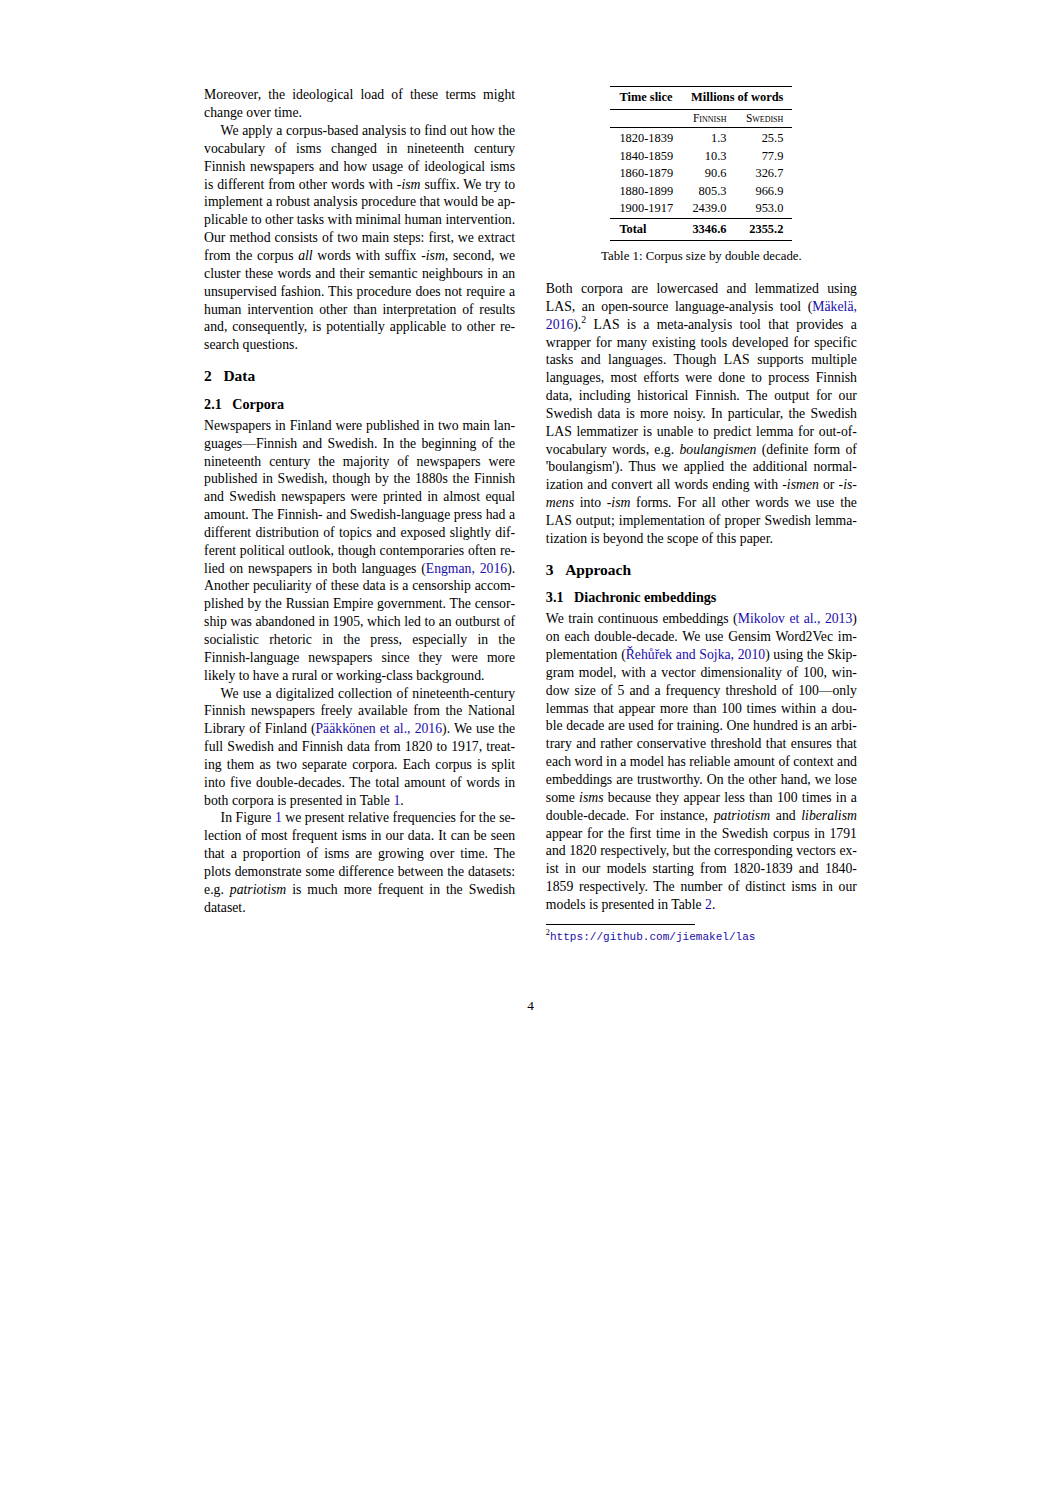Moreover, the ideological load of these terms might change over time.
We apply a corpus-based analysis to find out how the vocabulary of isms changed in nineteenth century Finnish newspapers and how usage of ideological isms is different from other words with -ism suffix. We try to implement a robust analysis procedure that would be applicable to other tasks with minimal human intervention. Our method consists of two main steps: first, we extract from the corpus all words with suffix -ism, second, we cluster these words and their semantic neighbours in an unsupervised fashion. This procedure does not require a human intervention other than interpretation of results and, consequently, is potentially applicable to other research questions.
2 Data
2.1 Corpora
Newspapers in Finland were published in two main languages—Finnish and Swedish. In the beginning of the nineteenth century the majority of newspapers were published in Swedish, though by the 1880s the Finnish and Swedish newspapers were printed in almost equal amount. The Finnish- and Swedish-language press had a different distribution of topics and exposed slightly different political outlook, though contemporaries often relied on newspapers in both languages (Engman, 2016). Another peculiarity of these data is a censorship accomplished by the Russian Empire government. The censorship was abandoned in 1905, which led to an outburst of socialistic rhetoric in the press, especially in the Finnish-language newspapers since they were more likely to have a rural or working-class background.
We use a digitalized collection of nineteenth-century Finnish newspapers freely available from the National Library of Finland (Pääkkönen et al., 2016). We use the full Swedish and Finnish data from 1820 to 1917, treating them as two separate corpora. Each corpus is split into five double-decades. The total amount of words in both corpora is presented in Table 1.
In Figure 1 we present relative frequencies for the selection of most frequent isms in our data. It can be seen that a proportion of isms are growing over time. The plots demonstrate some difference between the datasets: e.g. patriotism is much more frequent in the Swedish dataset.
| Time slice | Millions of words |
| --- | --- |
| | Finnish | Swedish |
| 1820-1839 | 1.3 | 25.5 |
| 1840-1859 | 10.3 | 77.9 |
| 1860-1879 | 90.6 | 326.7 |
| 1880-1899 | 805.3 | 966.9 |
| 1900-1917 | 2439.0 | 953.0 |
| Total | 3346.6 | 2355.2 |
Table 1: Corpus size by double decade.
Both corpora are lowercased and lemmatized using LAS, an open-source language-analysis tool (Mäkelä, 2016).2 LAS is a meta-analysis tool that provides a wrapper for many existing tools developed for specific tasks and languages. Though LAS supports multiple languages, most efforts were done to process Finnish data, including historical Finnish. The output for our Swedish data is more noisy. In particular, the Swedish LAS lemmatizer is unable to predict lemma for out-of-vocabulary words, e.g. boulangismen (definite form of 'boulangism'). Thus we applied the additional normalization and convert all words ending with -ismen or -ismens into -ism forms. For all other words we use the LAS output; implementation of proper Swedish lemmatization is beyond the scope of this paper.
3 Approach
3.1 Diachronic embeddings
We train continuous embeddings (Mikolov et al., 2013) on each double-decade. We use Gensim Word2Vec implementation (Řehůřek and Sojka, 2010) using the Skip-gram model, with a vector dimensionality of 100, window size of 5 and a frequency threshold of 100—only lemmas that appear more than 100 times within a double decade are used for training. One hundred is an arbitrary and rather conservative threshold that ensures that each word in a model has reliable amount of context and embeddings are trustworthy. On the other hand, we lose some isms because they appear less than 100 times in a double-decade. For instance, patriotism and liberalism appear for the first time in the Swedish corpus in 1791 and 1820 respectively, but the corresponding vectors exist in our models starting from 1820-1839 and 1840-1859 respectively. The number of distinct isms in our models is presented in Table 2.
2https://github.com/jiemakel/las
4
════════════════
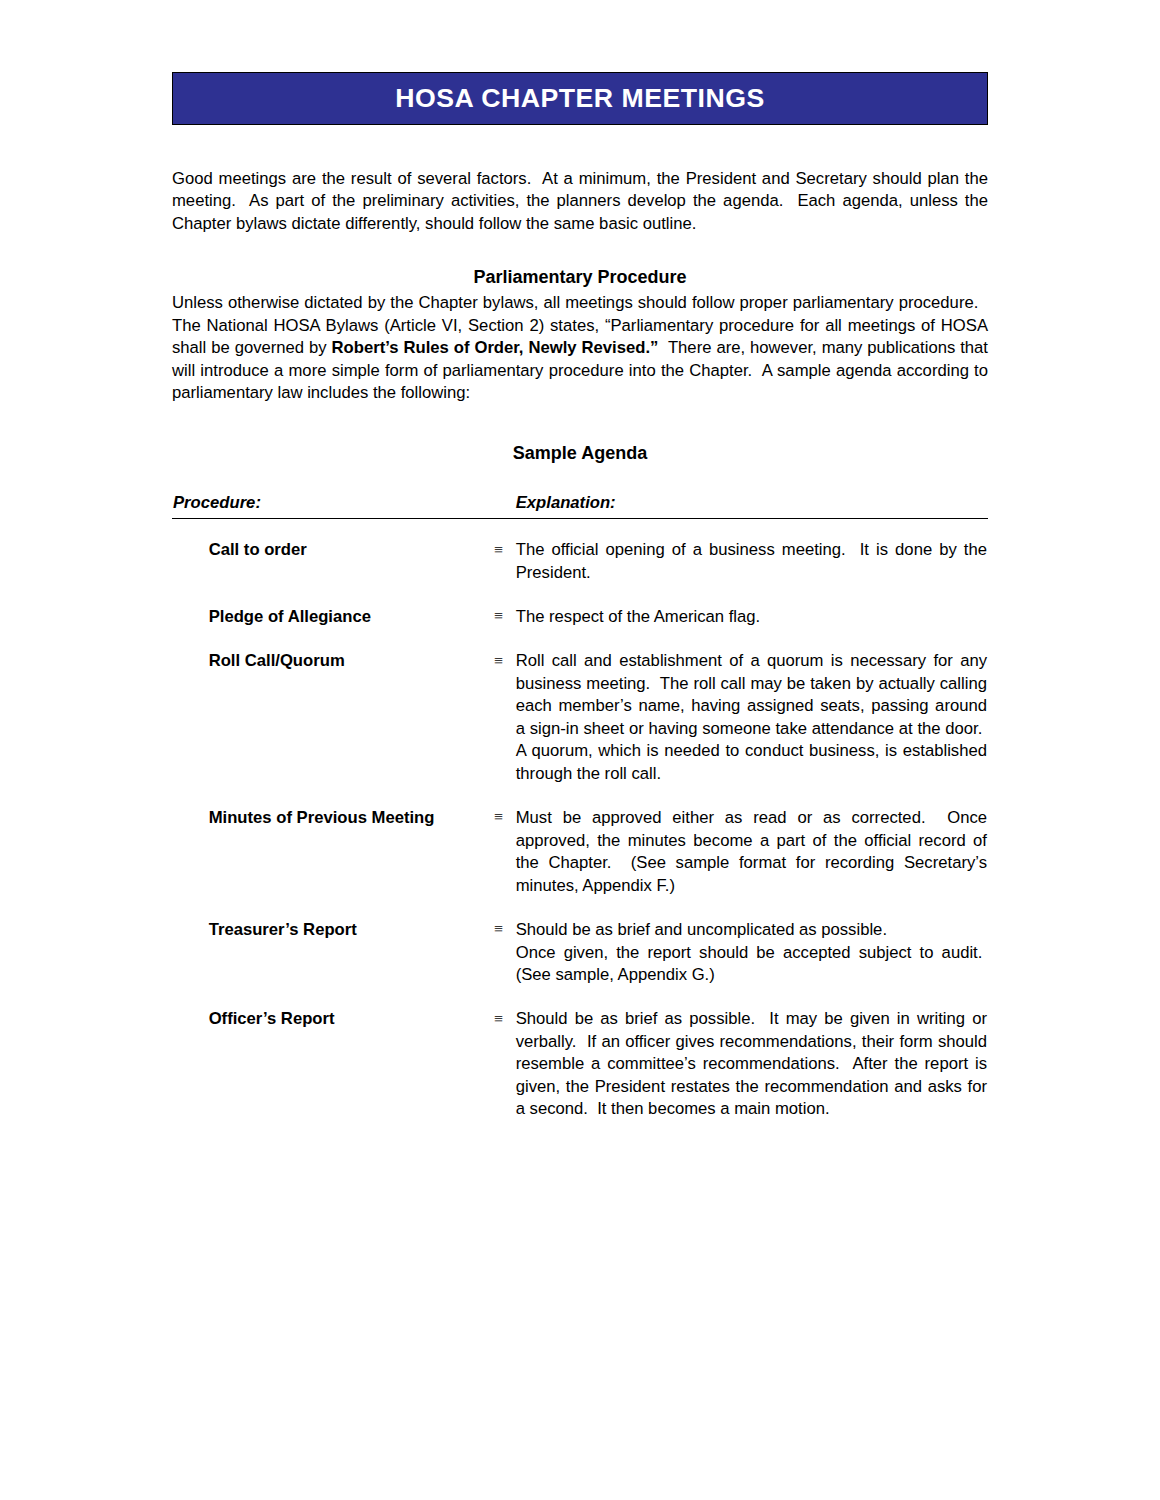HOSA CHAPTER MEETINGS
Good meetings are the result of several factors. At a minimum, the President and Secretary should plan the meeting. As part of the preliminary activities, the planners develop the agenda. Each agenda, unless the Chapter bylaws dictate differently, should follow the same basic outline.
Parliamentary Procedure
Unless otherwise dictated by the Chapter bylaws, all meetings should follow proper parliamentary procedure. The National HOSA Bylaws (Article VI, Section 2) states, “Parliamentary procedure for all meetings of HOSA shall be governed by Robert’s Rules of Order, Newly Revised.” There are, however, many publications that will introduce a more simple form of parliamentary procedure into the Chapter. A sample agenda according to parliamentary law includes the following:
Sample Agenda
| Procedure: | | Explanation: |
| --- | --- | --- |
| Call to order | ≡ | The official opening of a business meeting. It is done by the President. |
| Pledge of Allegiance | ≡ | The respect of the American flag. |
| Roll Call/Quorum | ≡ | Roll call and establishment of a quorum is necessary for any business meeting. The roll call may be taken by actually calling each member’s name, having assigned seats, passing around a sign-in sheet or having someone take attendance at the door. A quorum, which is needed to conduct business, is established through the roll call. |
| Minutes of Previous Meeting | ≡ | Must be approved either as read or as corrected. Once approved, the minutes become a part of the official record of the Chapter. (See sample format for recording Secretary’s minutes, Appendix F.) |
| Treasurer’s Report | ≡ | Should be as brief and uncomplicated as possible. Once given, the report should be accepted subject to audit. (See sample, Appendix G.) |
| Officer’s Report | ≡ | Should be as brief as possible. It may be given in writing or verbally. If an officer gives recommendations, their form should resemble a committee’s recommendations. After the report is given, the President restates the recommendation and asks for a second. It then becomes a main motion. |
════════════════
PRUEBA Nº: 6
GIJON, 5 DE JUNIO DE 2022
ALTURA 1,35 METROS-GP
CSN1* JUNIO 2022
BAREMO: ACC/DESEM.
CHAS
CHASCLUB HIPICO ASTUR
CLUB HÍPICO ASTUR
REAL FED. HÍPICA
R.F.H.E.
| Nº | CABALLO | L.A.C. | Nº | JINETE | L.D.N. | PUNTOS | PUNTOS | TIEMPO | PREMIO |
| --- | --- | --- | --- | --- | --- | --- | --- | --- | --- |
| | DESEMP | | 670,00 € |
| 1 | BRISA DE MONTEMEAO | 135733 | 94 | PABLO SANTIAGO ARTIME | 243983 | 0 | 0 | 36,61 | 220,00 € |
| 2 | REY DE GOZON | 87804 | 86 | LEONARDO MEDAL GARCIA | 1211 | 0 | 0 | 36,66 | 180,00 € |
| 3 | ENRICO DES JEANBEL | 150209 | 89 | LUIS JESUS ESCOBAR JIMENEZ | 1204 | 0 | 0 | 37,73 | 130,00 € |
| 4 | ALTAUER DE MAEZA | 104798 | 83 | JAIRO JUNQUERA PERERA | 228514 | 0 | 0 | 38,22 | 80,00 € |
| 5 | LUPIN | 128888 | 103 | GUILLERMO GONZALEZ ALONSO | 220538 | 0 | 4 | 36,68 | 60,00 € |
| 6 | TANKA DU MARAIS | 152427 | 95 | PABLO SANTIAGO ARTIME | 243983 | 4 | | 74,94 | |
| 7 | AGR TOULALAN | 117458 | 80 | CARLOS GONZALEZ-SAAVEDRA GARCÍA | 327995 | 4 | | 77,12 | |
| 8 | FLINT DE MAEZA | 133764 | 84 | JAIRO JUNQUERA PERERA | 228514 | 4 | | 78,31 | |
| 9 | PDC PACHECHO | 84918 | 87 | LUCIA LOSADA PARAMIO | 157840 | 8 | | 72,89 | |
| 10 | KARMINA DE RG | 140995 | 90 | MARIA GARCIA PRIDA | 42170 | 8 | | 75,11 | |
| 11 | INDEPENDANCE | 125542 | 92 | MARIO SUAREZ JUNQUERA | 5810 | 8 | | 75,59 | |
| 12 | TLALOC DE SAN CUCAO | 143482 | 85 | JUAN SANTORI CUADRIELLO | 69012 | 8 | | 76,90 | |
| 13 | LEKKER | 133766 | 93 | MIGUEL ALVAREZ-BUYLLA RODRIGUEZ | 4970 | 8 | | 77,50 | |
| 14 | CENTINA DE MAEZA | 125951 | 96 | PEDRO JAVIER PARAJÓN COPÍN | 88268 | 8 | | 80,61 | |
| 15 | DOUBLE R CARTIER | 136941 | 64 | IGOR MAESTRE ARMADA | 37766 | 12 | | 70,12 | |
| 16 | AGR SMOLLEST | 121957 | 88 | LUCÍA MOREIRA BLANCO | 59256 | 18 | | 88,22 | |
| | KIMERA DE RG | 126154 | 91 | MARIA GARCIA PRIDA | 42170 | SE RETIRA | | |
════════════════
#### Instructions to follow:
Go back to the listing above and reproduce, exactly, the stretch from the line bearing "Moreover, the ideological" through the line bearing "2.1 Corpora", without its pictures.

#### Output:
Moreover, the ideological load of these terms might change over time.
We apply a corpus-based analysis to find out how the vocabulary of isms changed in nineteenth century Finnish newspapers and how usage of ideological isms is different from other words with -ism suffix. We try to implement a robust analysis procedure that would be applicable to other tasks with minimal human intervention. Our method consists of two main steps: first, we extract from the corpus all words with suffix -ism, second, we cluster these words and their semantic neighbours in an unsupervised fashion. This procedure does not require a human intervention other than interpretation of results and, consequently, is potentially applicable to other research questions.
2 Data
2.1 Corpora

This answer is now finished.